MVA: Aim your sights at little old guys in hats


THE HEADLINE in the morning paper said "MVA to test older drivers." So of course I immediately became concerned, as I am getting up there in age and can look like Carroll O'Connor if the light is just so.

But it turns out the Motor Vehicle Administration wants to test drivers even older than me -- drivers 65 and up -- to check their reactions, vision, whether they have all their marbles, etc. But if the MVA really wants to make the roads safer, they should go after the driver that I've railed about for years in this space.

They should go after the little old guy with a hat.

If you've ever been stuck behind a little old guy with a hat, you know what I'm talking about. In the first place, every little old guy with a hat drives at least 20 mph below the speed limit.

Or he'll have his turn signal blinking for 15 miles.

Or he won't bother to use his turn signal. He'll just slam on the brakes and turn whenever he feels like it.

OK, if you're the MVA, how do you go after people like that? Simple.

First thing you do is, you call every male in the state with a driver's license.

And the first question you ask is: "Sir, how tall are you?"

What you're looking for here is a guy whose head does not reach above the steering wheel.

A guy who has to peer under the top of the wheel to see the road, even if he's sitting on a couple of phone books.

If the guy on the phone says he's 5-foot-6 or shorter, you move onto the next question, which is: "Sir, how old are you?" If he says he's 65 or 70, he's probably not the little old guy you're looking for. He's probably too spry yet.
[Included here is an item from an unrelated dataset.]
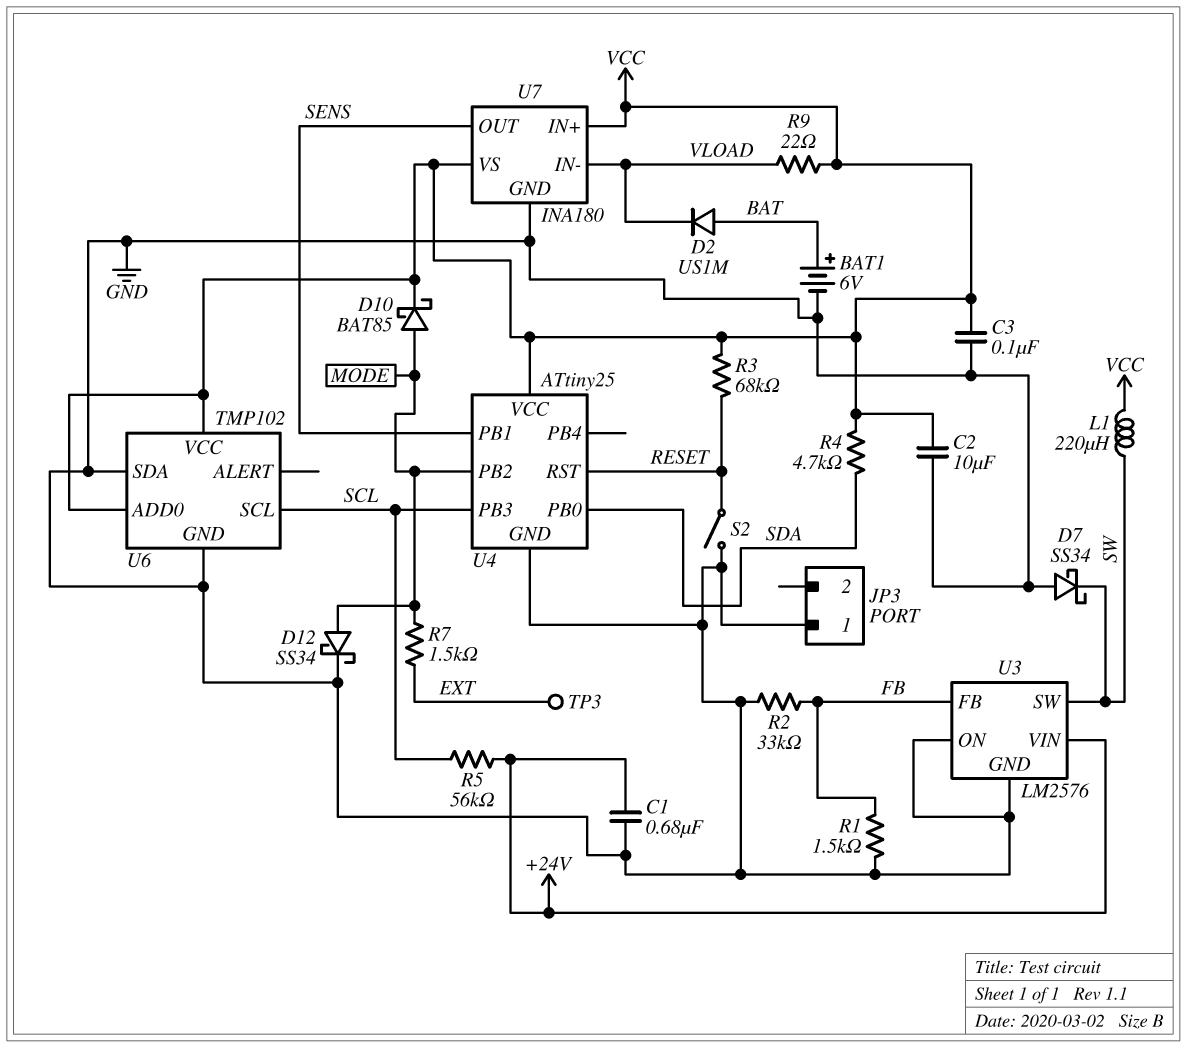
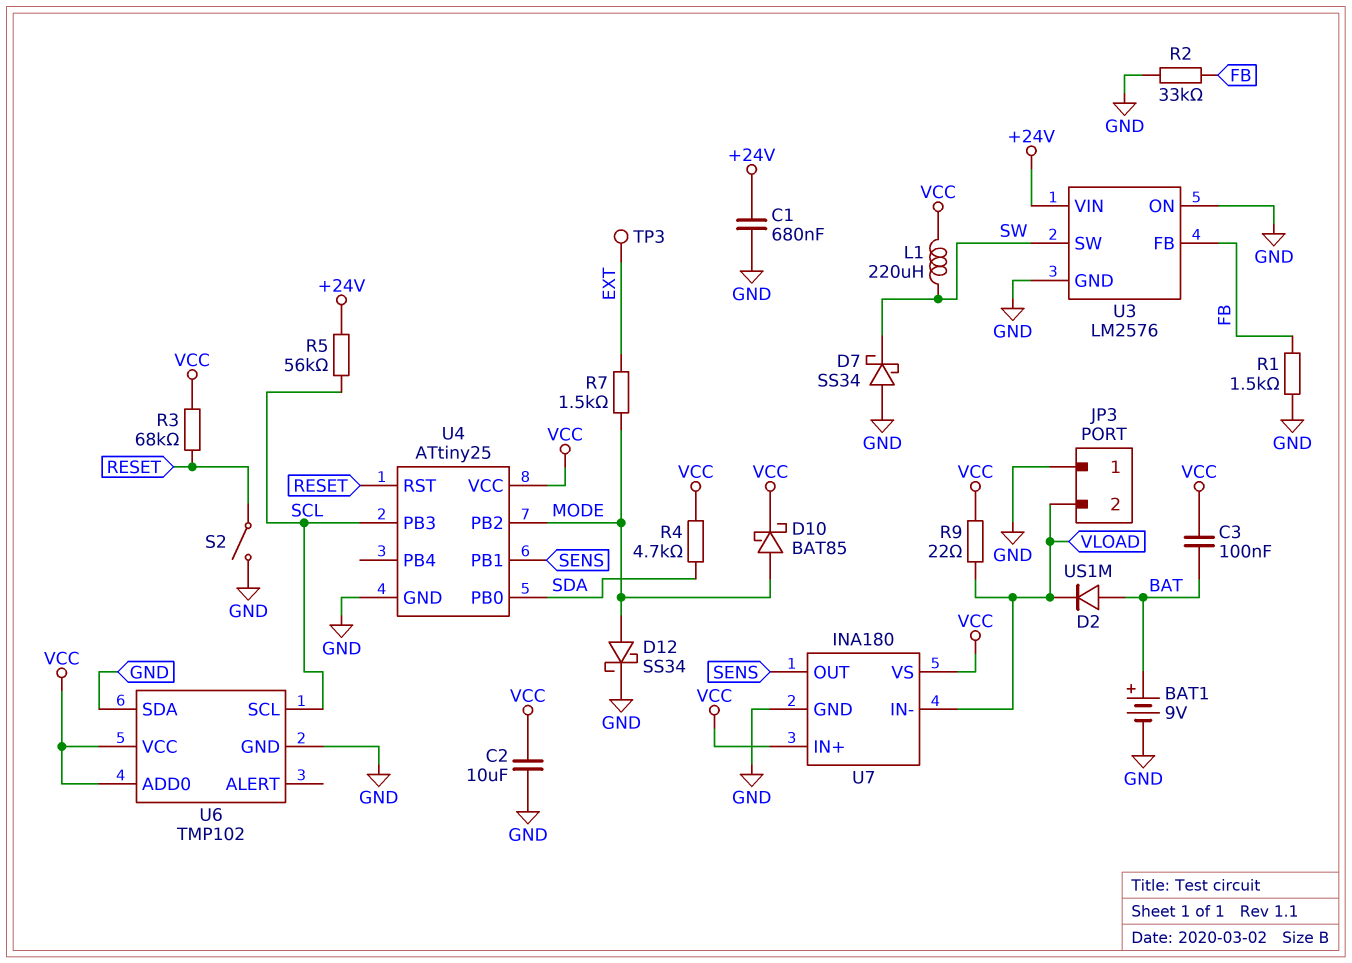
BAT1: 6V (plus BAT, minus GND) -> 9V (plus BAT, minus GND)
C3: 100nF (GND, VCC) -> 100nF (BAT, VCC)
JP3 pin 2: none -> VLOAD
But if he says he's 75 or 80, get out the red marking pencil and circle his name.

Then you hit him with the last question, the key question: "Sir, do you currently wear a fedora or Panama hat while driving?"

Here, of course, is where it gets tricky.

Because a lot of little old guys will sense where you're going with this and dodge the question.

For instance, maybe they'll say: "Oh, no, I never wear a fedora or a Panama hat." But what they won't volunteer is that they wear a Greek fisherman's cap, which is basically the same thing.

Believe me, little old guys with Greek fisherman's caps are every bit as annoying on the road as little old guys with fedoras or Panama hats.

(On the other hand, if he wears a baseball cap, he's probably an OK driver. I don't know why this is. But little old guys in baseball caps just seem peppier and more alert. Unless, of course, it's a baseball cap that says something like: "Veteran of World War I.")

Anyway, if the guy on the phone says yes to all three questions -- boom -- you send a team of examiners over to his house immediately.

If he won't give you his address, no problem.

Just keep him talking and get the phone company to trace the line, just like they do in the movies.

That way, he'll still be on the phone when the MVA van screeches up to his house and four guys in white lab coats jump out and take him away for tests.

Sound too harsh? Too repressive?

Maybe. But we have to do something with these people.

If it comes down to denying them certain basic constitutional rights, well, that's the way it'll have to be.

Let me tell you a story about what happened to me last month on a road in Lancaster, Pa.

Lancaster, of course, is the heart of Amish country. And usually when you're driving there, you worry about getting stuck on a two-lane road behind an Amish guy in a horse-drawn buggy.

Just my luck: I got stuck behind a little old guy with a hat. Take it from me, an Amish guy in a buggy drives like Jeff Gordon compared to a little old guy with a hat.

Anyway, this little old guy with a hat was a piece of work. He was poking along at about 27 mph. I was stuck behind him for about eight miles, with a half-dozen more cars stuck behind me.

Finally we get to a red light and an intersection. I pull up alongside the guy, ready to floor it and screech off ahead of him.

When he sees me, he rolls down his window. And he says: "Boy, it's a beautiful day, isn't it?"

I'm sorry. But people with that kind of attitude just don't belong on the roads.